In response to the multiple challenges posed by global climate change and rapid urbanization, the United Nations has established Sustainable Development Goal 11 (SDG 11), which focuses on building inclusive, safe, resilient, and sustainable cities and communities [1]. SDG 11 emphasizes strengthening national and regional development planning to foster positive economic, social, and environmental connections between urban, peri-urban, and rural areas. In this context, the continuous expansion of impervious surfaces reduces the cooling effects of vegetation and wetlands, leading urban areas to experience higher air/surface temperatures than their rural surroundings, a phenomenon generally referred to as the urban heat island (UHI)/surface urban heat island (SUHI) effect [2]. Notably, China’s urbanization rate is projected to exceed 67% by the end of 2024 (Statistical Bulletin on National Economic and Social Development of the People’s Republic of China, 2024–2025). Excessive urbanization poses severe challenges to urban ecological stability and the well-being of urban residents [3]. The urban canopy layer (UCL) is contained within the lower portion of the urban roughness sublayer and is specifically defined as the layer below the height of major urban elements [4]. The urban canopy profoundly shapes the evolution of local climate characteristics and thermal environment patterns by influencing the energy balance and water cycling at the near-surface–atmosphere interface [5]. Therefore, effectively detecting the relationship between the urban thermal environment and multidimensional canopy morphology has become a significant topic in the field of relevant research [6].

* **Material provided**
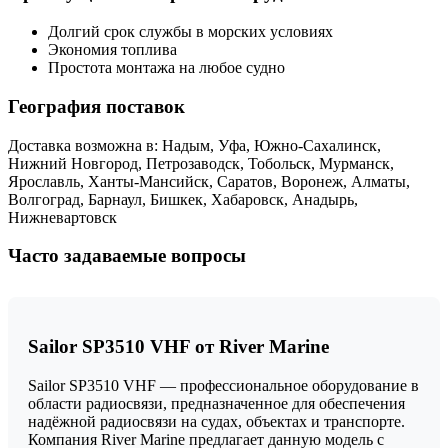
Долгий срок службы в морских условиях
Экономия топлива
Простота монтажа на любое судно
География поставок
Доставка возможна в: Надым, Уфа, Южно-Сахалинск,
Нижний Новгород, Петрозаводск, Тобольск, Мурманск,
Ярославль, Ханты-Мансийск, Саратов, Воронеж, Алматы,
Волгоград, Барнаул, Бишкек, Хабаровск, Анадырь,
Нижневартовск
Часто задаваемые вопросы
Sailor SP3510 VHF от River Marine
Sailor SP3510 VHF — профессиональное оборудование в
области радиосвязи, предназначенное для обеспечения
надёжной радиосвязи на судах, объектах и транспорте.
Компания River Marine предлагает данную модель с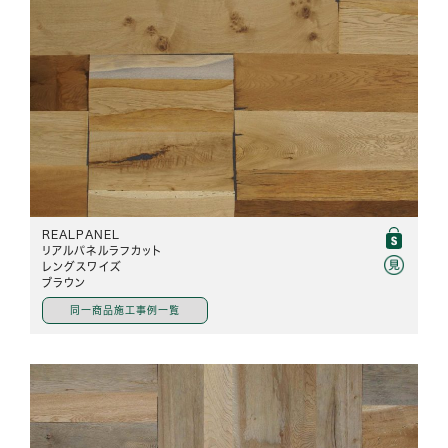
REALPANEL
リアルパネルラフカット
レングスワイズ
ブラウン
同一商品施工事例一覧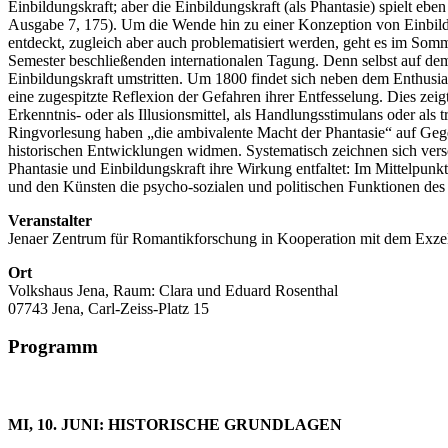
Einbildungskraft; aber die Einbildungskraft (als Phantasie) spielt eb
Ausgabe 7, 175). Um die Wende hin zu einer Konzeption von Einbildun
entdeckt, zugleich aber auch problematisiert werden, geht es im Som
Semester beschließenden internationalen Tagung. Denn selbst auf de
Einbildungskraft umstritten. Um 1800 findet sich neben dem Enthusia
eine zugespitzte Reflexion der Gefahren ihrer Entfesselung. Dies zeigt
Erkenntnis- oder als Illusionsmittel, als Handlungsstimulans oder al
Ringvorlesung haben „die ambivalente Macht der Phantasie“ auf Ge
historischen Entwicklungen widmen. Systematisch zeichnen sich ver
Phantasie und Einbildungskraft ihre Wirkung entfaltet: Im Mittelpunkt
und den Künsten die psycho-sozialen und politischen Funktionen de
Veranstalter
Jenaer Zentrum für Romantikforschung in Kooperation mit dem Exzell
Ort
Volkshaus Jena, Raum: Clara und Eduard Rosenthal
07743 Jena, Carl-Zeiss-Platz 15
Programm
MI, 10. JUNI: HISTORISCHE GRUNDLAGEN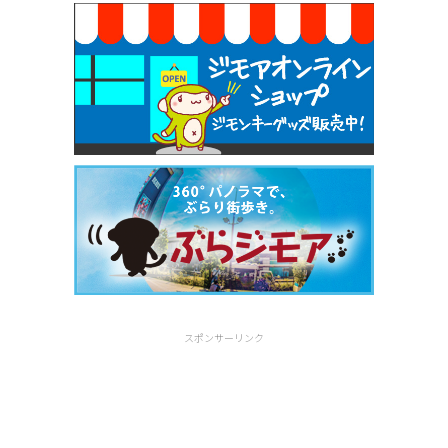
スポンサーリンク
* * *
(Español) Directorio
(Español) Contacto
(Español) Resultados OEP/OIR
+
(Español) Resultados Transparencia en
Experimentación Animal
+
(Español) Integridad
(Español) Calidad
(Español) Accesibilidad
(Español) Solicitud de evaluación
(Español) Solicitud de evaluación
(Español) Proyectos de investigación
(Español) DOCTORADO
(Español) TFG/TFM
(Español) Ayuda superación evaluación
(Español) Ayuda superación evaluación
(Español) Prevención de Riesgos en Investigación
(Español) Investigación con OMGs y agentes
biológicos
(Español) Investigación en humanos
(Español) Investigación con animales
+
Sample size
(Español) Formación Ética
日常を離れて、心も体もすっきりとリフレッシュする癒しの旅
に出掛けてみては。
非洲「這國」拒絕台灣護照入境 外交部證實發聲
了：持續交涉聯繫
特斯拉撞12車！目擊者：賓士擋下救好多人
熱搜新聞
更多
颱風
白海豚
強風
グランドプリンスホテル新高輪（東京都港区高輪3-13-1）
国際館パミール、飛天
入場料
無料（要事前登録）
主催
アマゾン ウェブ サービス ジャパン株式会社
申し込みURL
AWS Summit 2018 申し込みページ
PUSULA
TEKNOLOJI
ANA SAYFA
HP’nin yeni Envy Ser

* **Written task 1**
In the urban heat island passage, how is the urban canopy layer defined?
* **Written task 2**
Write a continuation of the urban heat island passage, starting right after its last sentence.

* **Exercise response 1**
It is the layer below the height of major urban elements, within the lower part of the urban roughness sublayer.

* **Exercise response 2**
In recent years, multiplatform remote sensing (RS) sensors have provided accessible high-resolution urban morphology products and land surface temperature (LST) data, which has become the primary data source for multiscale SUHI investigations [5]. For instance, LiDAR and street-view imagery have been extensively applied to construct tree canopy models for extracting detailed canopy parameters [7]. Regarding quantitative thermal evaluations, investigators commonly adopt air temperature (AT) or LST as prevalent indicators [8]. RS-derived LSTs cover a wide spatial range and serve as a critical regulator of near-surface air temperature, which is also a core element of the radiation balance and energy exchange [4]. Consequently, LST is a key indicator used in remote sensing research to characterize urban surface heat conditions. It is also one of the primary datasets for analyzing the spatial heterogeneity of the surface thermal environment [9].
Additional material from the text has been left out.